Wednesday, March 23, 2011

Minnesota state court hears arguments on reductions to current retirees’ future COLAs

From John Curry, March 23, 2011
Bloomberg March 22, 2011
Six former Minnesota public employees claiming to represent 130,000 others asked a court to invalidate cuts in their retirement benefits.
The state Legislature last year reduced cost-of-living increases the workers say they were guaranteed by contract. They sued the governor and three pension plans, seeking class-action, or group, status for the case. In court today, both sides asked state Judge Gregg E. Johnson in St. Paul to rule in their favor.
“I cannot find any other case where the court has allowed the government to cut the vested benefits of a group of retirees,” workers lawyer Stephen M. Pincus of Pittsburgh’s Stember, Feinstein, Doyle & Payne LLC, told Johnson.
Assistant Attorney General Rita Coyle Demeules told the judge active employee pension terms too were altered to spread the burden and that the retiree cuts should be upheld. “The benefits they cite are future and speculative,” she said.

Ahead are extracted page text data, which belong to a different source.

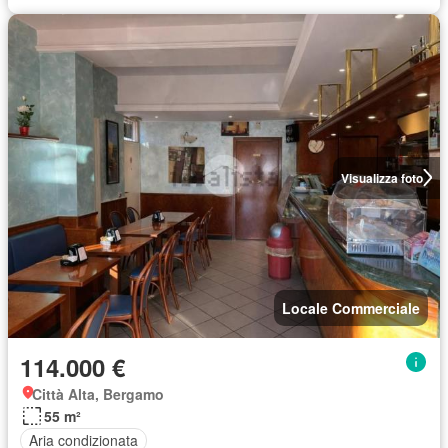
Visualizza foto
Locale Commerciale
114.000 €
Città Alta, Bergamo
55 m²
Aria condizionata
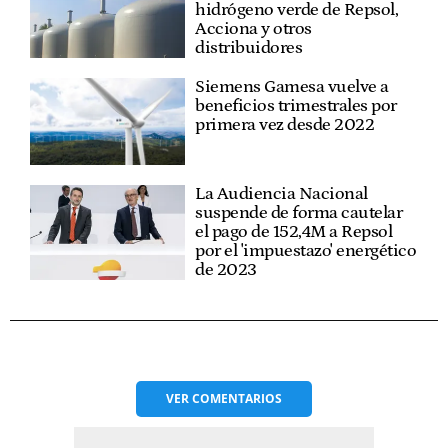
hidrógeno verde de Repsol,
Acciona y otros
distribuidores
Siemens Gamesa vuelve a
beneficios trimestrales por
primera vez desde 2022
La Audiencia Nacional
suspende de forma cautelar
el pago de 152,4M a Repsol
por el 'impuestazo' energético
de 2023
VER
COMENTARIOS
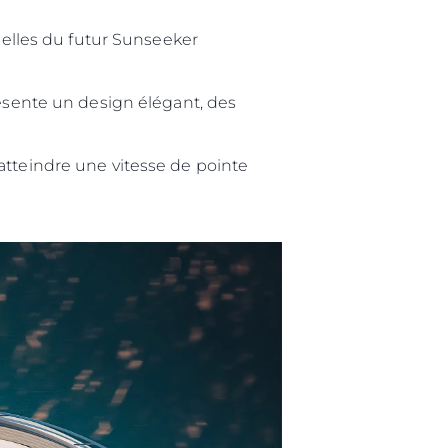
lles du futur Sunseeker
été
age
résente un design élégant, des
- Location
s
atteindre une vitesse de pointe
nts
tion
té
uipe
 Vie
ritage
Votre Bateau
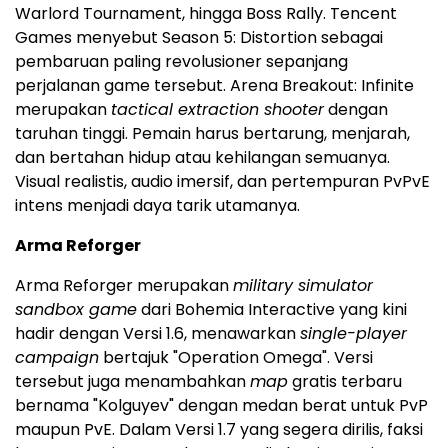
Warlord Tournament, hingga Boss Rally. Tencent
Games menyebut Season 5: Distortion sebagai
pembaruan paling revolusioner sepanjang
perjalanan game tersebut. Arena Breakout: Infinite
merupakan
tactical extraction shooter
dengan
taruhan tinggi. Pemain harus bertarung, menjarah,
dan bertahan hidup atau kehilangan semuanya.
Visual realistis, audio imersif, dan pertempuran PvPvE
intens menjadi daya tarik utamanya.
Arma Reforger
Arma Reforger merupakan
military simulator
sandbox game
dari Bohemia Interactive yang kini
hadir dengan Versi 1.6, menawarkan
single-player
campaign
bertajuk "Operation Omega". Versi
tersebut juga menambahkan
map
gratis terbaru
bernama "Kolguyev" dengan medan berat untuk PvP
maupun PvE. Dalam Versi 1.7 yang segera dirilis, faksi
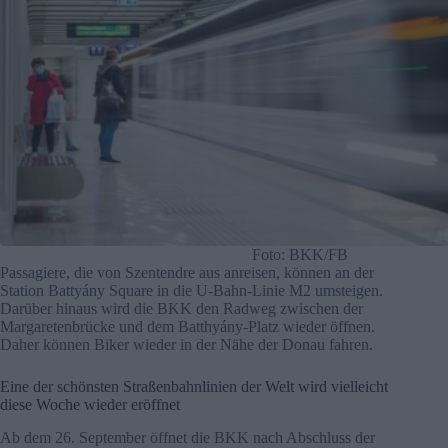
Foto: BKK/FB
Passagiere, die von Szentendre aus anreisen, können an der
Station Battyány Square in die U-Bahn-Linie M2 umsteigen.
Darüber hinaus wird die BKK den Radweg zwischen der
Margaretenbrücke und dem Batthyány-Platz wieder öffnen.
Daher können Biker wieder in der Nähe der Donau fahren.
Eine der schönsten Straßenbahnlinien der Welt wird vielleicht
diese Woche wieder eröffnet
Ab dem 26. September öffnet die BKK nach Abschluss der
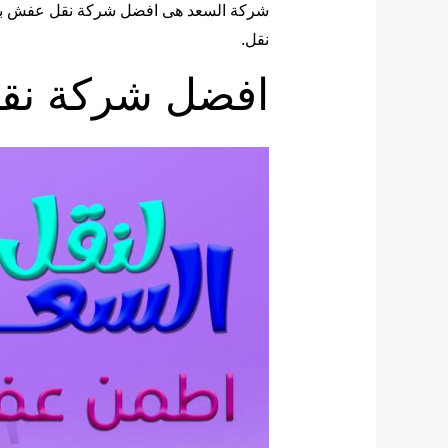
شركة السعد هى افضل شركة نقل عفش ب
نقل.
افضل شركة نق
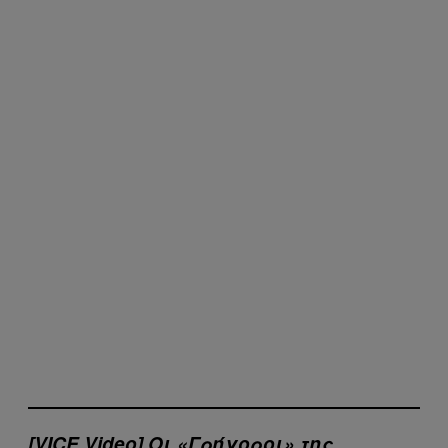
[VICE Video] Οι «Γρήγοροι» της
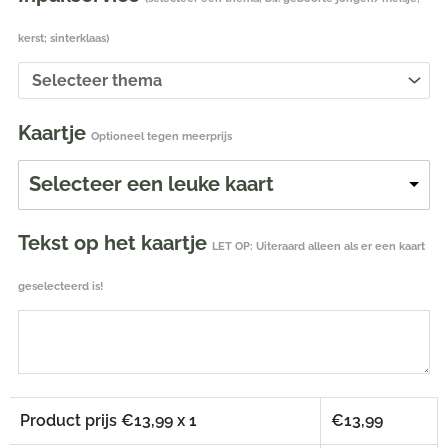
kerst; sinterklaas)
Kaartje
Optioneel tegen meerprijs
Selecteer een leuke kaart
Tekst op het kaartje
LET OP: Uiteraard alleen als er een kaart
geselecteerd is!
Product prijs €
13,99
x 1
€
13,99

The summary-judgment hearing in St. Paul, the state capital, comes as state governments nationally are coping with reduced revenue and pressure to cut spending.
In neighboring Wisconsin, the state government is battling workers over enforcement of a law that would curb state employees’ ability to unionize and engage in collective bargaining.
“Minnesota law demands balanced protection for the pension interests of all plan members,” the state said in a September filing. The retirees, state lawyers said, “urge the court to sacrifice the interests of active employees, or taxpayers, merely to protect their future, anticipated increases.”
Lawyers for the former workers disagree.
“Defendants could have taken other actions to shore up the retirement systems’ funding levels without breaking their promises to retirees,” the former workers said then.
“You’re deferring salary partly in agreement that you’re going to get that money back when you retire,” Pincus said today.
The reductions to retirees’ cost of living increases are projected to expire in about 25 years. Pincus said that time frame is too long for those he represents.
“For any of these people who are retired, already in their 60s and 70s, they will not live that long,” the attorney said.
Demeules, the state’s lawyer, said the reductions were necessary because projected pension insolvency dates were otherwise within the lifetimes of current retirees.
“Contributions were changed, vesting periods were changed. This was a measured response,” the assistant attorney general said. “Everyone’s suffering.”
Johnson said he would render a decision within 90 days and instructed both sides to submit proposed orders to him not later than May 13.
The case is Swanson v. State of Minnesota, 62-cv-10-5285, Ramsey County, Minnesota, District Court, Second Judicial District (St. Paul).